Chapter 4 Summary: "Frequently Asked Questions"

Chapter 4 of 1491 describes the rise and fall of the Aztec Empire through the story of the Mexica people and its leaders. The main argument of this chapter addresses concerns raised in the previous chapters regarding the lethality of epidemics in the Americas, and their effect on indigenous peoples.

Chapter 4 begins with a discussion of a "vulnerability" hypothesis for the indigenous peoples of the Americas. The hypothesis suggests that the certain patterns of genetic homogeneity predisposed native peoples to be particularly susceptible to infection and death from smallpox and other diseases. This, combined with the movement of peoples, along with Europeans' close contact with animals, amplified the effects of disease. One important outcome of this discussion is the attempt to determine simply how many people lived on the continents, prior to the arrival of Europeans.
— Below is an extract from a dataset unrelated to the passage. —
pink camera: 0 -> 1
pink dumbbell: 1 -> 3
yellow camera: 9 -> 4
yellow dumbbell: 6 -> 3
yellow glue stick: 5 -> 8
Though conquistadors and travelers describe vast, densely-populated metropolises in their journals, most of these urban centers disappear or have much smaller overall populations by the latter half of the 16th century. Tenochtitlan, the capital of the Aztec Empire, is an exception—it is larger than any European city at the time. To conquer Tenochtitlan, Hernán Cortés musters an army of reportedly 200,000 people. The majority of this army is comprised of natives who are unhappy with the Triple Alliance's brutal domination of the region. 

Chapter 4 Analysis

This chapter heralds a shift in 1491 from a narrative recounting of important, misunderstood historical events in order to address controversies in how history is collected and understood. At the head of these controversies is the issue of population in the Americas prior to the arrival of Europeans. This has been a contentious question among historians and anthropologists. Mann describes the two ideological camps, in regard to the question of population: the Low Counters, who subscribe at least implicitly to the "virgin soil" theory, which states native populations had no contact with certain diseases prior to the arrival of Europeans; and the High Counters, who describe the unprecedented demographic loss among 16th-century native peoples as nothing short of deliberate genocide by Europeans.

The lethality of smallpox and other epidemics plays heavily, as often researchers have to estimate the former populations of communities and regions decimated by a disease. As Mann notes, urban centers are hardest hit; close contact accelerates and amplifies the effects of epidemics. As elsewhere in 1491, definite patterns continue in Chapter 4, with the story of the Mexica: the rise of an empire through intrigue, ambition, and bloodshed; its domination of a host of peoples; the empire’s centralization; and the eventual exploitation of this centralized structure and the empire’s internal divisions by opportunistic European invaders. Attention is paid to the political ideology of the Mexica people, and the Aztec Empire’s blending of theology and militarism. These observations set the stage for another controversy:  human sacrifice. Mann likens this practice among the Aztecs to the practice of public execution on the European continent during the 16th century, a comparison that illuminates a shared societal taste for bloody spectacle.